Socota Textile a enregistré des croissances à deux chiffres ces cinq dernières années. «Pour ces croissances à deux chiffres, nous avons été limités au marché européen et à la SADC. Le retour de l’AGOA et la possibilité pour Madagascar de rentrer hors taxes en Australie et en Chine sont des potentiels qui me permettent de dire que nous avons la capacité de doubler notre chiffre d’affaires dans les cinq prochaines années», avance Hakim Fakira. Le groupe Socota est, dit-il, déjà en communication avec des clients qui «n’attendent que le renouvellement des accords pour les dix prochaines années pour reprendre les exportations vers les États-Unis».

Avec le retour de la Grande île dans le giron de l’AGOA, explique Lilowtee Rajmun, «la fabrication du tissu se fera à Maurice et le tissu sera exporté à Madagascar (garment making) pour faire le produit fini. Madagascar, avec 20 millions d’habitants et une croissance démographique de 3 %, dispose d’un bassin de main-d’œuvre». Cette formule a été adoptée par Socota Textile qui a exporté une partie de ses activités à Maurice avant de se retirer en 2008. «C’était vers la fin des années quatre-vingt. Nous étions venus accompagner le développement du textile à Maurice. C’était dans le cadre de ce qu’on appelait alors la deuxième phase de l’industrialisation», se souvient Hakim Fakira.

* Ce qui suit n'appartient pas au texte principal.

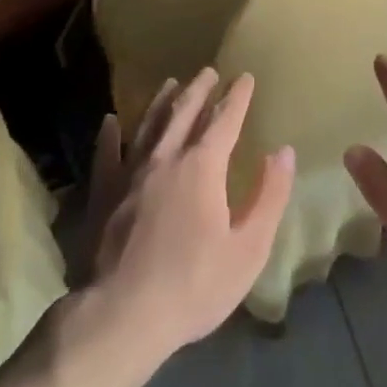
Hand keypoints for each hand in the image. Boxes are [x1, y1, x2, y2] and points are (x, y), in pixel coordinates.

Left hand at [83, 69, 294, 361]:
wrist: (120, 316)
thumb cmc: (194, 285)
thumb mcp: (249, 248)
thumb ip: (269, 196)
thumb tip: (284, 153)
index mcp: (202, 167)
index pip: (224, 120)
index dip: (236, 97)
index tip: (244, 77)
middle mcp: (165, 158)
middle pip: (184, 113)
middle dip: (199, 90)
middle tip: (208, 71)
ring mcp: (129, 174)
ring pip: (148, 125)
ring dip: (161, 102)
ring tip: (171, 83)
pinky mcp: (102, 194)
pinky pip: (106, 154)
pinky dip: (110, 135)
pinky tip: (110, 122)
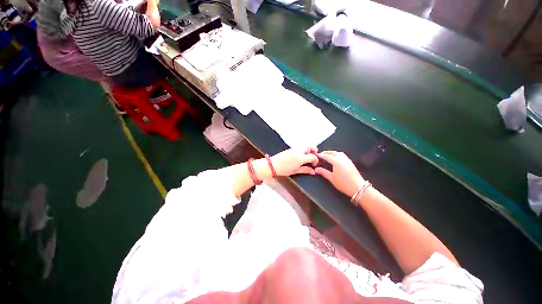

Socota Textile injecte alors un capital de plus de 30 millions d’euros (plus de Rs 1 milliard) à Maurice pour 450 emplois créés. «L’accompagnement du secteur du textile à Maurice consistait à mettre à la disposition des usines de confection, la création de tissus. Ce qui allait faire monter en gamme l’offre pouvant justifier l’augmentation des coûts à Maurice», explique Hakim Fakira. En 2008, avec le développement de Maurice et la migration de son économie vers d’autres secteurs, il n’y avait plus de raison de faire du textile : «Comme nous sommes un groupe régional, nous avons décidé de travailler sur les avantages compétitifs des deux pays. De ce fait, Maurice abrite nos quartiers généraux d’où partent tous nos investissements. Madagascar reste notre base de production.»

Une question reste entière : Madagascar ayant souffert de nombreuses années d’instabilité politique, n’est-il pas risqué d’y investir ? «Tous les pays en voie de développement comportent des risques supérieurs aux pays développés. Par contre, les possibilités sont immenses et les retours sur investissement justifient les risques», observe Hakim Fakira. Lilowtee Rajmun est du même avis. Selon elle, les compagnies mauriciennes se sont adaptées aux crises à Madagascar.